Saved data entries:
════════════════════

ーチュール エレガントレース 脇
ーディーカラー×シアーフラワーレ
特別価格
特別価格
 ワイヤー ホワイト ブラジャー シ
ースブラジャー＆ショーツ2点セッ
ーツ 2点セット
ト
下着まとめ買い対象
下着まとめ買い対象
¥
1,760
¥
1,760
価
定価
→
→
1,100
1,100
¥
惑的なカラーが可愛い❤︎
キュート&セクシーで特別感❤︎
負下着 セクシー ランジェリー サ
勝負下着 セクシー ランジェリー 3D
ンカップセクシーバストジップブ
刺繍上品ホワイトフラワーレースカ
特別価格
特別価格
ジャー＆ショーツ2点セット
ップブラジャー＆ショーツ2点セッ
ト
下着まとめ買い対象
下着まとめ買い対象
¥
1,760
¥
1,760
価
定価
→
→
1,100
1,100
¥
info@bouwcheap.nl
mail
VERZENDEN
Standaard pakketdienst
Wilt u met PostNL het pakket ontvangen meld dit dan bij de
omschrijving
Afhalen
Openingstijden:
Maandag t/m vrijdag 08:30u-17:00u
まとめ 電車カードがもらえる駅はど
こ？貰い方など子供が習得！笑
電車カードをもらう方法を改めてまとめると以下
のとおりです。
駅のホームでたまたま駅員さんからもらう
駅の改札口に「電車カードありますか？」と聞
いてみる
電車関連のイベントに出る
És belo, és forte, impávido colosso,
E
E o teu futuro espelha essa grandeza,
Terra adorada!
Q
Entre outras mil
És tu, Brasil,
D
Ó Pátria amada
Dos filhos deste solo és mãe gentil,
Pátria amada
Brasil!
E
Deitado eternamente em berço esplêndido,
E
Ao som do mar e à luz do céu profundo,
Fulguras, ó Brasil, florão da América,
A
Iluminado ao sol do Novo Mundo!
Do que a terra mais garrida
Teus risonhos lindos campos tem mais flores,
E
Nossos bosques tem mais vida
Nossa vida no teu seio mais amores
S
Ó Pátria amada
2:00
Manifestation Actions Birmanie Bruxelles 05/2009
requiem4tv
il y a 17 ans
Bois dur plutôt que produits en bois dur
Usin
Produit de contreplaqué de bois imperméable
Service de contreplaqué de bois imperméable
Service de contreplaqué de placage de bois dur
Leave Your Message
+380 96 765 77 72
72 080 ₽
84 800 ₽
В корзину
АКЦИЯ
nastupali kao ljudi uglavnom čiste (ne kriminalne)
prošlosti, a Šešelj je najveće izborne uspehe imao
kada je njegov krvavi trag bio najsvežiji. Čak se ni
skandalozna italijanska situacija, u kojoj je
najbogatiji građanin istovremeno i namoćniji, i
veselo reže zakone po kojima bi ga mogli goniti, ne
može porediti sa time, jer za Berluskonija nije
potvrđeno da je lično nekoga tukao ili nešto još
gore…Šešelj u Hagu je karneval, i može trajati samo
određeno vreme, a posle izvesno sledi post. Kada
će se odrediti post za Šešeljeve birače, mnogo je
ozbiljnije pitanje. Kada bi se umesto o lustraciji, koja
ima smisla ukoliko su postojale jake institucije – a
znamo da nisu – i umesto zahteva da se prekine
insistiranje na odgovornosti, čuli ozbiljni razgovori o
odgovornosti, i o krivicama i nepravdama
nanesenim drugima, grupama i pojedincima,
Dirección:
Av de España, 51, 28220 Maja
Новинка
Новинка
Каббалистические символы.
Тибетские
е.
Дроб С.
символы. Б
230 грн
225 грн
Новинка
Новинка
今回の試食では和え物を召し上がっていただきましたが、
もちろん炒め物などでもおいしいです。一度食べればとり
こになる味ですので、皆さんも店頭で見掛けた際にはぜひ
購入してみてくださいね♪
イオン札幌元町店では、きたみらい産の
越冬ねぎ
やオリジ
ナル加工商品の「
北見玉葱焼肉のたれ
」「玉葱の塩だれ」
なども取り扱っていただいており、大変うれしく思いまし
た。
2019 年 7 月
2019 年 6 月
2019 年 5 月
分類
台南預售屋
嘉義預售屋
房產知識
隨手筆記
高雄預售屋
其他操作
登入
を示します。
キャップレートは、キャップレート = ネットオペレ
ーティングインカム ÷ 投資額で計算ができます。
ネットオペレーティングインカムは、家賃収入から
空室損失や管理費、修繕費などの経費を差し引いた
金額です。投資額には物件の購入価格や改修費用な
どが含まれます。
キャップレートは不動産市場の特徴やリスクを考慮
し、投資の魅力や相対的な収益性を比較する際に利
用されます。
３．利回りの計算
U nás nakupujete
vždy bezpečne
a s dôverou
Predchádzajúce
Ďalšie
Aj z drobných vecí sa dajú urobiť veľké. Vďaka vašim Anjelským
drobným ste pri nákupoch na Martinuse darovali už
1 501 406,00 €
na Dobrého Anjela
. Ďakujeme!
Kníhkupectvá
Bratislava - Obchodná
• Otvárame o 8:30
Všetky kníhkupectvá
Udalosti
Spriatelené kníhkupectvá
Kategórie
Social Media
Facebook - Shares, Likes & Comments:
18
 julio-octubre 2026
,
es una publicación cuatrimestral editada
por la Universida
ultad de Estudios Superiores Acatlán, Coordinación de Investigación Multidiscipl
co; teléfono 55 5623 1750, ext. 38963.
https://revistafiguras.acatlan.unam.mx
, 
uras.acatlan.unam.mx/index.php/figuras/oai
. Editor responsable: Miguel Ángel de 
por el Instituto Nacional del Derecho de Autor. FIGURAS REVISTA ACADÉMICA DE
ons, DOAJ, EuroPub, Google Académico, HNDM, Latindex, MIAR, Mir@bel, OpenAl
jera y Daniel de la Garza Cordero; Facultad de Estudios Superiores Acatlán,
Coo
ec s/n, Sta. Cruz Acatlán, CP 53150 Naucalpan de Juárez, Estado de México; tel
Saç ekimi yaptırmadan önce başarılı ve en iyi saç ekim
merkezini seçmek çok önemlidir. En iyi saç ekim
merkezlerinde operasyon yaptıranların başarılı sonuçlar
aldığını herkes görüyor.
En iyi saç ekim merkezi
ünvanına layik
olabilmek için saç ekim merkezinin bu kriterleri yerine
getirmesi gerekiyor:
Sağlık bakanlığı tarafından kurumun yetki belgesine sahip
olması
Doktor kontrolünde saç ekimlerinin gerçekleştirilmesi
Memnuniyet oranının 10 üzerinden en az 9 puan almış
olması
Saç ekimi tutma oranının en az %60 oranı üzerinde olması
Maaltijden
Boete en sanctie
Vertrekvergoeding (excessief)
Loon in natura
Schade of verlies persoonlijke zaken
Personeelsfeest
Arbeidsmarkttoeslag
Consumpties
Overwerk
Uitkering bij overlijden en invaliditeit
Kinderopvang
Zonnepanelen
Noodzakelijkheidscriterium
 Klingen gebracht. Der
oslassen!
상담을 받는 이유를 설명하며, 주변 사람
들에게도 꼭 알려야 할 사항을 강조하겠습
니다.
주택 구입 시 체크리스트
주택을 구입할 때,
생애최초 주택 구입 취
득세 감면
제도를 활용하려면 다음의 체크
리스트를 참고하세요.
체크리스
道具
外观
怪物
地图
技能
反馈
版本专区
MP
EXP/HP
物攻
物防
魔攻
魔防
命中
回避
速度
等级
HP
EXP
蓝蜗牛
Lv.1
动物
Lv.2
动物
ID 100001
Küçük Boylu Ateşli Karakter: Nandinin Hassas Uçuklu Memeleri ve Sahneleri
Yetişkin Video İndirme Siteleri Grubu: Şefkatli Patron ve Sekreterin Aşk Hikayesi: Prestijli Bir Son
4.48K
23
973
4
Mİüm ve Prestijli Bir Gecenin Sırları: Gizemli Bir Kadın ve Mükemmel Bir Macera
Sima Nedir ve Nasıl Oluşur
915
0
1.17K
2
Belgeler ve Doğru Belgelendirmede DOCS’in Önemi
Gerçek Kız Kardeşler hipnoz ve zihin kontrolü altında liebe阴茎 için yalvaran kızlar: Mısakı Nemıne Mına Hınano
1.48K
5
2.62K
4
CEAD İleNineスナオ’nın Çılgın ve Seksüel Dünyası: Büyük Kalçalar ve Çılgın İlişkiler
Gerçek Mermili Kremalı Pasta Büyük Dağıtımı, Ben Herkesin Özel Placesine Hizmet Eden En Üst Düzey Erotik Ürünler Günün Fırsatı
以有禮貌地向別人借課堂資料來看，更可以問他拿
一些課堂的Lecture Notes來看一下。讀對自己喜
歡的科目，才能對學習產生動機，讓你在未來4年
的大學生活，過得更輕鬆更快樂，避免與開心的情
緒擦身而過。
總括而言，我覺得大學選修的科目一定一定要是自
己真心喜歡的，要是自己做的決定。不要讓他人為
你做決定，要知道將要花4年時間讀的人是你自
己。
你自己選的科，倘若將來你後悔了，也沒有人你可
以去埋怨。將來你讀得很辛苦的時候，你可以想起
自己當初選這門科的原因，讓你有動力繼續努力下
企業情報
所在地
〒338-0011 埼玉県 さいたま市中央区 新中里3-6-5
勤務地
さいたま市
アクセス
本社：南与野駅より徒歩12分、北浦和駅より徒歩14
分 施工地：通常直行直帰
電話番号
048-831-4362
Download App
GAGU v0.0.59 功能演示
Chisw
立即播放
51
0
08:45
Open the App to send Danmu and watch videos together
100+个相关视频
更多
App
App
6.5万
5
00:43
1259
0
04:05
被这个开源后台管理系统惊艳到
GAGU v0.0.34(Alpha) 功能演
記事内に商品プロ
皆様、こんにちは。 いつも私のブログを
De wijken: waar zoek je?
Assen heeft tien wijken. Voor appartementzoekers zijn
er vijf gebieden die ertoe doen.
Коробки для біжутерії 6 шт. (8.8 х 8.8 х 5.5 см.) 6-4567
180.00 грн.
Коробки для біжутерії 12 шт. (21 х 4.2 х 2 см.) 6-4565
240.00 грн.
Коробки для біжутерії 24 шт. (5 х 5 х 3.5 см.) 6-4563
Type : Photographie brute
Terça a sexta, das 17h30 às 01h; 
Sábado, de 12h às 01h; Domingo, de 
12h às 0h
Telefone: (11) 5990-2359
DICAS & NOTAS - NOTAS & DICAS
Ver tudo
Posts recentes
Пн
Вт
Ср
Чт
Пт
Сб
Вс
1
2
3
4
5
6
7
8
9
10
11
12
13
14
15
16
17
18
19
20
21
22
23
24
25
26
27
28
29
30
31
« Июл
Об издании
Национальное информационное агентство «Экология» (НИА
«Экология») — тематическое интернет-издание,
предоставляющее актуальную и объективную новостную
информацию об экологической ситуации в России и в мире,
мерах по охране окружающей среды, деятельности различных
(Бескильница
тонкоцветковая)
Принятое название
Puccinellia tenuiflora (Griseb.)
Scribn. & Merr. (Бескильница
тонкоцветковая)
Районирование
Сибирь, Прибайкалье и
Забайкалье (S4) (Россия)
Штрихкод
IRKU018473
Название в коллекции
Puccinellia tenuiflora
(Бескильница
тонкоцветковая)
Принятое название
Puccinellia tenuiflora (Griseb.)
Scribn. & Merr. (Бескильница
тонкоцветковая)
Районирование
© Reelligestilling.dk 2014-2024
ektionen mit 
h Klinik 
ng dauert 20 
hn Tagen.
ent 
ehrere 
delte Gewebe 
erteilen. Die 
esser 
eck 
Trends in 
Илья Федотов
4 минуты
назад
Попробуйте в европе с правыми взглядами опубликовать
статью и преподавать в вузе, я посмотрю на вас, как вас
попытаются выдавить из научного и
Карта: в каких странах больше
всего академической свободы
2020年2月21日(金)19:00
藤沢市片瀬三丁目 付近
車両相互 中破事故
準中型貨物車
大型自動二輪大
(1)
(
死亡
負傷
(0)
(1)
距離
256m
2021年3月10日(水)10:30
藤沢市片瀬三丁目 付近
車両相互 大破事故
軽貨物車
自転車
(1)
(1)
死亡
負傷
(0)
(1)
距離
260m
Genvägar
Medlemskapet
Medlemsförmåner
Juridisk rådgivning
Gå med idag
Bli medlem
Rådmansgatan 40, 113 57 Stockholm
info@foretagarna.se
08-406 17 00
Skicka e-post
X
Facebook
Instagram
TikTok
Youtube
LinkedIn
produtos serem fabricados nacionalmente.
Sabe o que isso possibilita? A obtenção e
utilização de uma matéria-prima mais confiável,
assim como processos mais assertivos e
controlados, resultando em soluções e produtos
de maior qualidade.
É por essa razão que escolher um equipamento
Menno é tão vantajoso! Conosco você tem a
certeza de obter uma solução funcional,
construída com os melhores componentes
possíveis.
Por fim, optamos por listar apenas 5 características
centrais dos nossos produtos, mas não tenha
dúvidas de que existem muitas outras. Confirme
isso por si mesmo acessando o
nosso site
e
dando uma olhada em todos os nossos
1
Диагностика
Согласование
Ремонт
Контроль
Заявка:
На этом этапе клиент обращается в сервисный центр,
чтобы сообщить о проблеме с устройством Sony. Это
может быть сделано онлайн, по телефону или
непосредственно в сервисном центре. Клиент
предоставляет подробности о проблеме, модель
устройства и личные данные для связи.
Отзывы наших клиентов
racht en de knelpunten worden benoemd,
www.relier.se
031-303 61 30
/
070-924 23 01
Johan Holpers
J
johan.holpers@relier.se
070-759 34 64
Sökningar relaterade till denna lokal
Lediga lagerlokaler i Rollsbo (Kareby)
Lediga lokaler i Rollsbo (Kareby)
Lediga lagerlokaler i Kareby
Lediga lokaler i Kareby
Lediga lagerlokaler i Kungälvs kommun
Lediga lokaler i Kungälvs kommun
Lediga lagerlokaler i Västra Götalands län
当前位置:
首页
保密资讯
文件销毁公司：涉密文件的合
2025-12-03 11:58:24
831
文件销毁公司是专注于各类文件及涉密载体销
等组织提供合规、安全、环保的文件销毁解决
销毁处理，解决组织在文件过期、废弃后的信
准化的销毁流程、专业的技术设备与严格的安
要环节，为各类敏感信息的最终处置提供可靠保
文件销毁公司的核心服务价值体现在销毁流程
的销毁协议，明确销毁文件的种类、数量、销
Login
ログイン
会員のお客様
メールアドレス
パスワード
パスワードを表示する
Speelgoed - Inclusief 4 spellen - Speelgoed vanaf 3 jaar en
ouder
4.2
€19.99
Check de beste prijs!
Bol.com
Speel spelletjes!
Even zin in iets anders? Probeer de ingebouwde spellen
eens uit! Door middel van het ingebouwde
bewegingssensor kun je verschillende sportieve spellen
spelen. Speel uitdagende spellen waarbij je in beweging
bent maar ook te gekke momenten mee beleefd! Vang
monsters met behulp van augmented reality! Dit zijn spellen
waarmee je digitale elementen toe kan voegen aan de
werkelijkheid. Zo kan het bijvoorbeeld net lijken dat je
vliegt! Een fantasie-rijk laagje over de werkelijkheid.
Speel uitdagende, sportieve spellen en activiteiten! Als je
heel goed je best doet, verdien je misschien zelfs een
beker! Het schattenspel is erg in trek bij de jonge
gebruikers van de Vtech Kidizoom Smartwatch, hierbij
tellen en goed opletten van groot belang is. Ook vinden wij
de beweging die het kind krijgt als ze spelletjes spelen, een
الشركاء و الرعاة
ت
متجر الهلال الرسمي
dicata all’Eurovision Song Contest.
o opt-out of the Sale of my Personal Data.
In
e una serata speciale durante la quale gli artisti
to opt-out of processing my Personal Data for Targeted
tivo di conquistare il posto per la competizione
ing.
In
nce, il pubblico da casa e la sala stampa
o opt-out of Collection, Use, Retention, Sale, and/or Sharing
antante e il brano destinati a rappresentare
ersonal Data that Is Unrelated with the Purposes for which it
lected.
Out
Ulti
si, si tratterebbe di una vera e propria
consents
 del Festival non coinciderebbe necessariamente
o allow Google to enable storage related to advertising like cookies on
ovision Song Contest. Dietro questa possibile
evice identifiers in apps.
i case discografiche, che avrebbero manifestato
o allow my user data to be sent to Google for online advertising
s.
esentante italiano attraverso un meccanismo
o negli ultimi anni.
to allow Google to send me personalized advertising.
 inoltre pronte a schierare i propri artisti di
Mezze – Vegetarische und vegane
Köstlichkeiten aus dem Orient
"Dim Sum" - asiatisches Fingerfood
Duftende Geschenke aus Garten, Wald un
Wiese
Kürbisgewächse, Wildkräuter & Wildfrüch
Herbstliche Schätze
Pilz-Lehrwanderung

════════════════════

● **Task brief**: Could you restate word for word the lines above from the one containing "o allow my user" through the one containing "inoltre pronte a", both included, and nothing else?

● **Finished task**:
o allow my user data to be sent to Google for online advertising
s.
esentante italiano attraverso un meccanismo
o negli ultimi anni.
to allow Google to send me personalized advertising.
 inoltre pronte a schierare i propri artisti di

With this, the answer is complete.